Avoir peur de la mort est un sentiment très humain. Du moins, un humain occidental très moderne, où la culture a dénaturalisé le processus de deuil. C’est l’avis de Caitlin Doughtydirecteur de pompes funèbres américain, influenceur et écrivain, auteur du livre ‘Le chat va-t-il me manger les yeux ? Et d’autres questions sur les cadavres‘ (Captain Swing) où il répond, de manière humoristique et pour tous les publics – y compris les enfants – à certaines des questions qui se posent dans sa vie quotidienne, de ce qui arrive à un corps dans l’espace à ce qui se passe si quelqu’un meurt pendant un avion. vol. Doughty, qui est également fondateur du collectif de réforme funéraire L’Ordre de la Bonne Mortqui a donné naissance au mouvement « mort positive », œuvre depuis des années pour légaliser le compostage humain et l’aquamation ou hydrolyse alcaline (crémation avec de l’eau au lieu du feu).

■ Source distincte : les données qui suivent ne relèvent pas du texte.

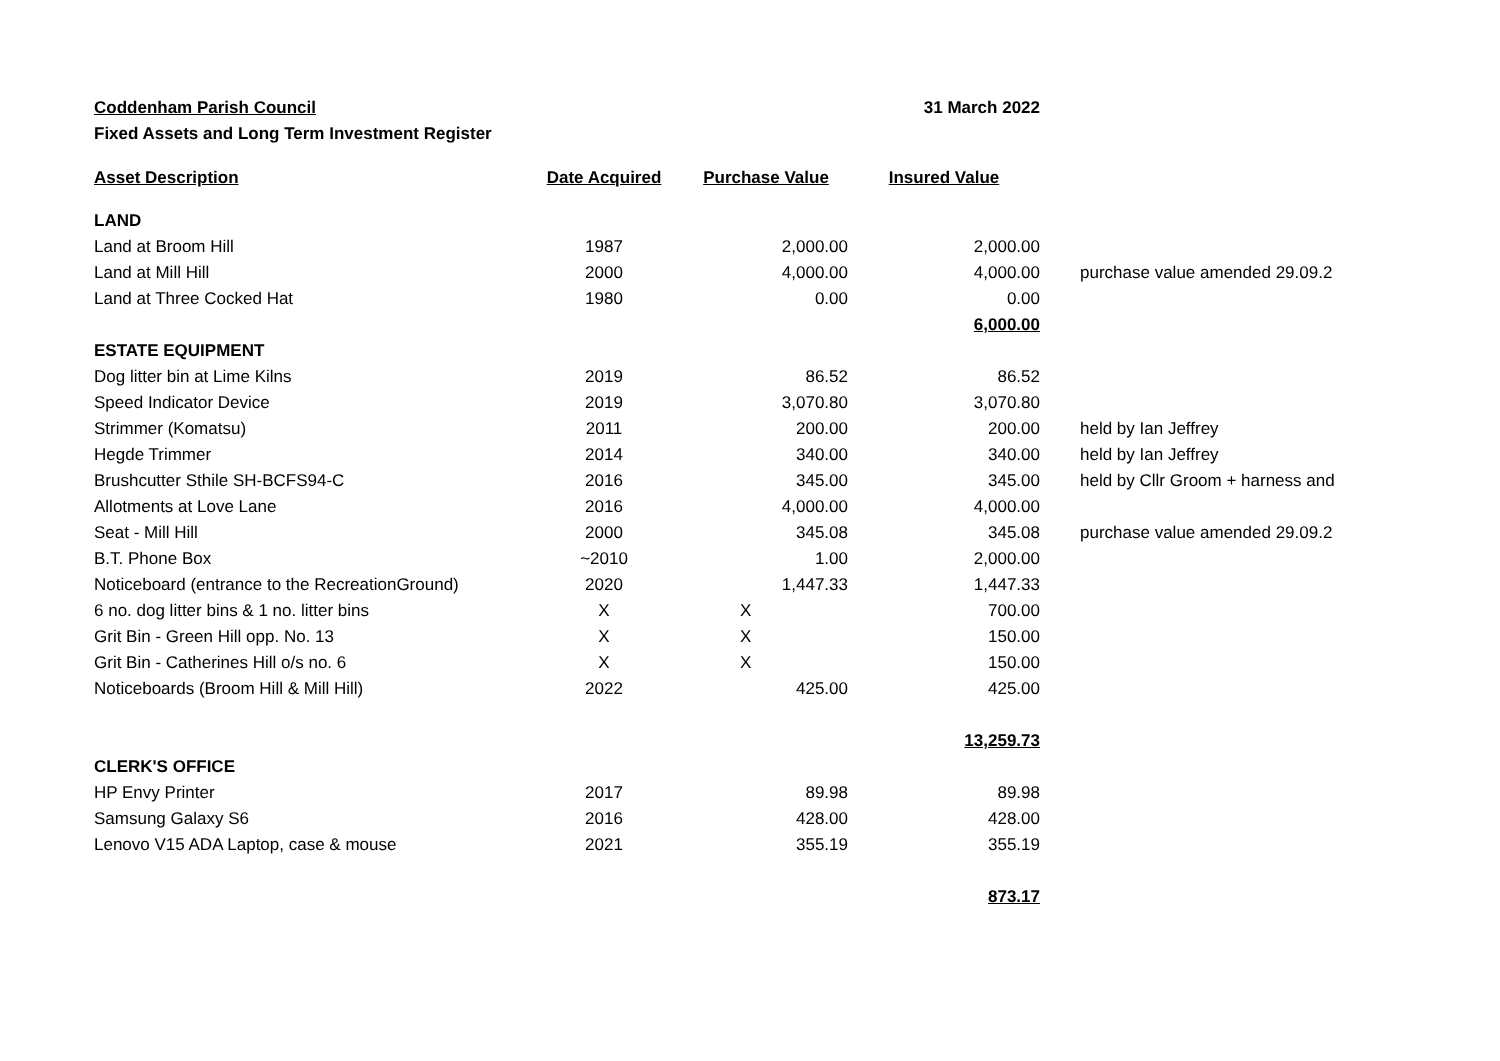Coddenham Parish Council 31 March 2022
Fixed Assets and Long Term Investment Register
| Asset Description | Date Acquired | Purchase Value | Insured Value | |
| --- | --- | --- | --- | --- |
| LAND | | | | |
| Land at Broom Hill | 1987 | 2,000.00 | 2,000.00 | |
| Land at Mill Hill | 2000 | 4,000.00 | 4,000.00 | purchase value amended 29.09.2 |
| Land at Three Cocked Hat | 1980 | 0.00 | 0.00 | |
| | | | 6,000.00 | |
| ESTATE EQUIPMENT | | | | |
| Dog litter bin at Lime Kilns | 2019 | 86.52 | 86.52 | |
| Speed Indicator Device | 2019 | 3,070.80 | 3,070.80 | |
| Strimmer (Komatsu) | 2011 | 200.00 | 200.00 | held by Ian Jeffrey |
| Hegde Trimmer | 2014 | 340.00 | 340.00 | held by Ian Jeffrey |
| Brushcutter Sthile SH-BCFS94-C | 2016 | 345.00 | 345.00 | held by Cllr Groom + harness and |
| Allotments at Love Lane | 2016 | 4,000.00 | 4,000.00 | |
| Seat - Mill Hill | 2000 | 345.08 | 345.08 | purchase value amended 29.09.2 |
| B.T. Phone Box | ~2010 | 1.00 | 2,000.00 | |
| Noticeboard (entrance to the RecreationGround) | 2020 | 1,447.33 | 1,447.33 | |
| 6 no. dog litter bins & 1 no. litter bins | X | X | 700.00 | |
| Grit Bin - Green Hill opp. No. 13 | X | X | 150.00 | |
| Grit Bin - Catherines Hill o/s no. 6 | X | X | 150.00 | |
| Noticeboards (Broom Hill & Mill Hill) | 2022 | 425.00 | 425.00 | |
| | | | 13,259.73 | |
| CLERK'S OFFICE | | | | |
| HP Envy Printer | 2017 | 89.98 | 89.98 | |
| Samsung Galaxy S6 | 2016 | 428.00 | 428.00 | |
| Lenovo V15 ADA Laptop, case & mouse | 2021 | 355.19 | 355.19 | |
| | | | 873.17 | |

-Pourquoi un livre sur la mort pour les enfants ?

-Parce qu’ils s’intéressent vraiment à la mort. Et d’ailleurs, ils ne le craignent pas autant que les adultes. Lorsqu’un enfant est jeune, nous avons la possibilité de l’aider à grandir sans cette peur oppressante que la plupart d’entre nous ressentons. La meilleure façon est simplement d’être honnête avec les faits et de leur apprendre que la mort est une science, un art, une communauté… toutes sortes de choses différentes. Et c’est ce qui rend la vie précieuse et intéressante. Parce que le fait que nous mourons est la raison pour laquelle nous aimons vivre. Ce serait mieux si nous l’apprenions tôt, en apprenant aux enfants qu’il n’y a rien de mal à poser des questions difficiles. Cela nous aide à devenir de meilleurs citoyens et de meilleurs adultes.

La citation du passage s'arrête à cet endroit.